Record excerpts:
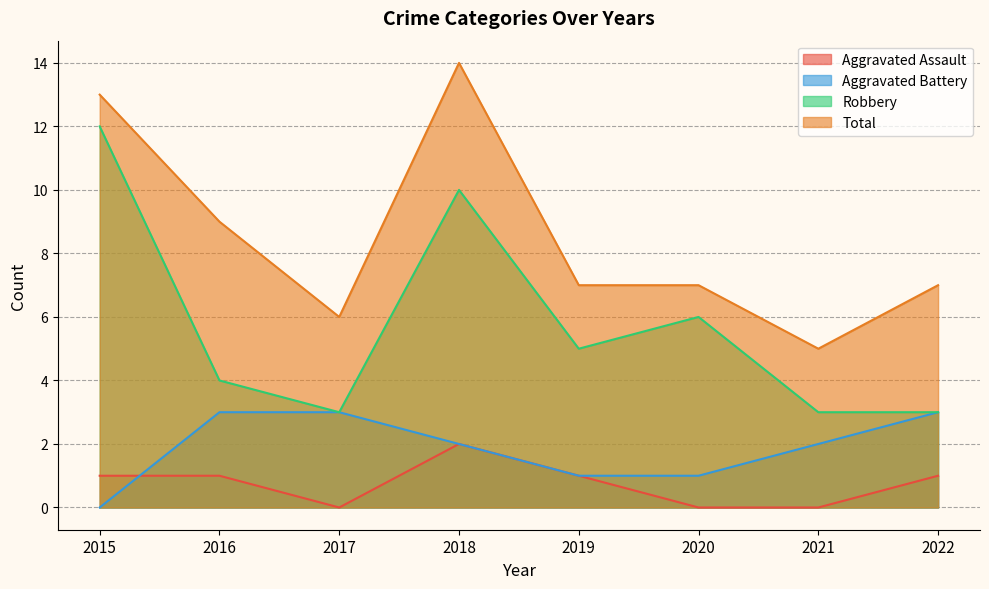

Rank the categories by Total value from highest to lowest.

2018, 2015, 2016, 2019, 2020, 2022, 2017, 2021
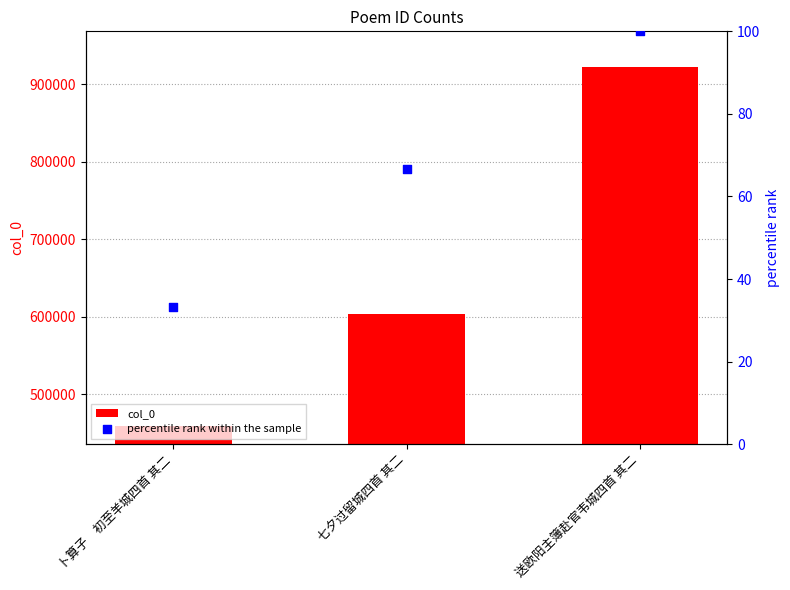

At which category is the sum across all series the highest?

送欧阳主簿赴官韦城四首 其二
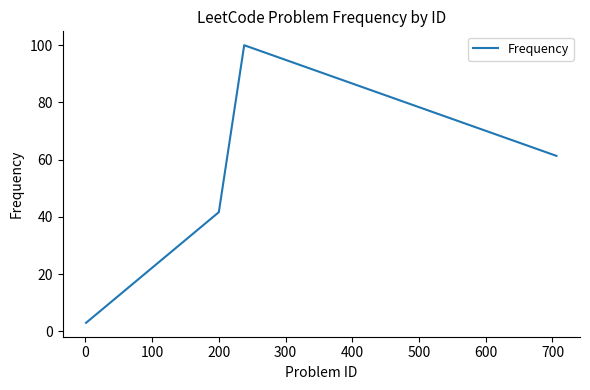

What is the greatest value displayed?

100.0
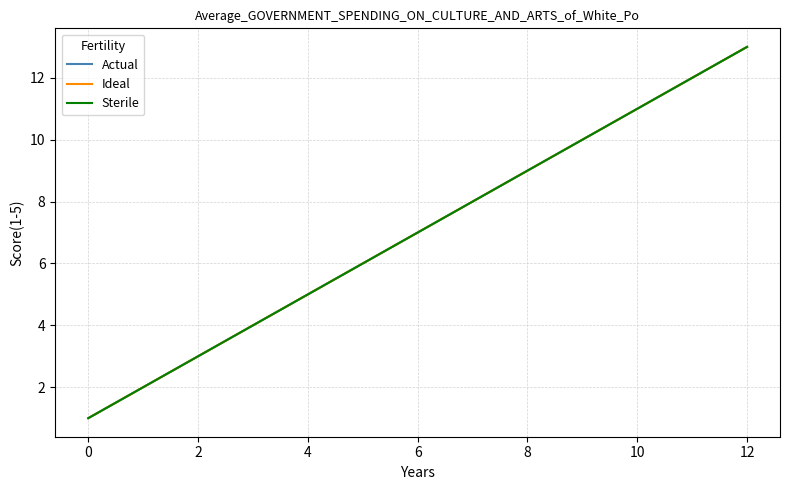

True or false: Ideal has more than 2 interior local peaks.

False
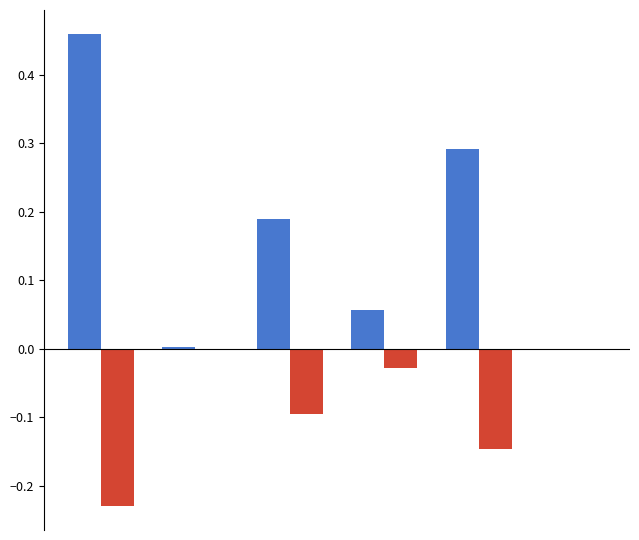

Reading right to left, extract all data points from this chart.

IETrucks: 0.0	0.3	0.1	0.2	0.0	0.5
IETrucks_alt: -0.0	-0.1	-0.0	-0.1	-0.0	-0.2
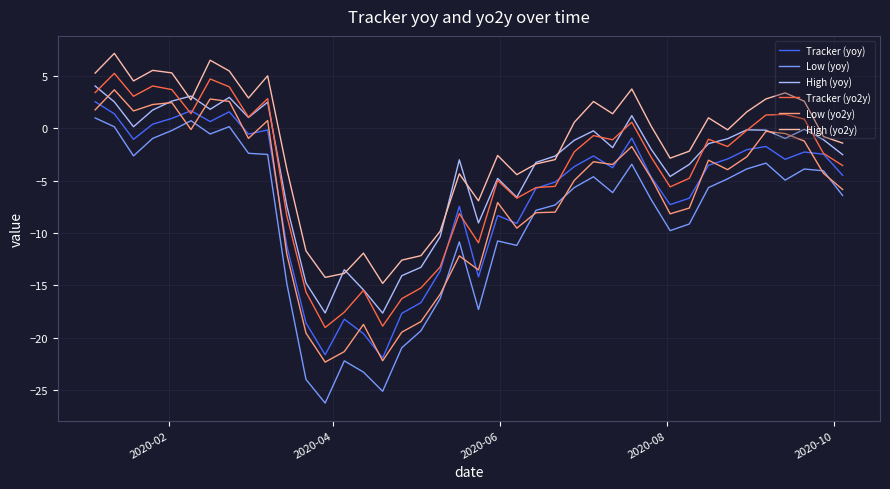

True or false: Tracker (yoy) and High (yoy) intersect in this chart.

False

What to work on: Reproduce every one of the entries above word for word, leaving out the pictures.

Task answer:
Rank the categories by Total value from highest to lowest.

2018, 2015, 2016, 2019, 2020, 2022, 2017, 2021

At which category is the sum across all series the highest?

送欧阳主簿赴官韦城四首 其二

What is the greatest value displayed?

100.0

True or false: Ideal has more than 2 interior local peaks.

False

Reading right to left, extract all data points from this chart.

IETrucks: 0.0	0.3	0.1	0.2	0.0	0.5
IETrucks_alt: -0.0	-0.1	-0.0	-0.1	-0.0	-0.2

True or false: Tracker (yoy) and High (yoy) intersect in this chart.

False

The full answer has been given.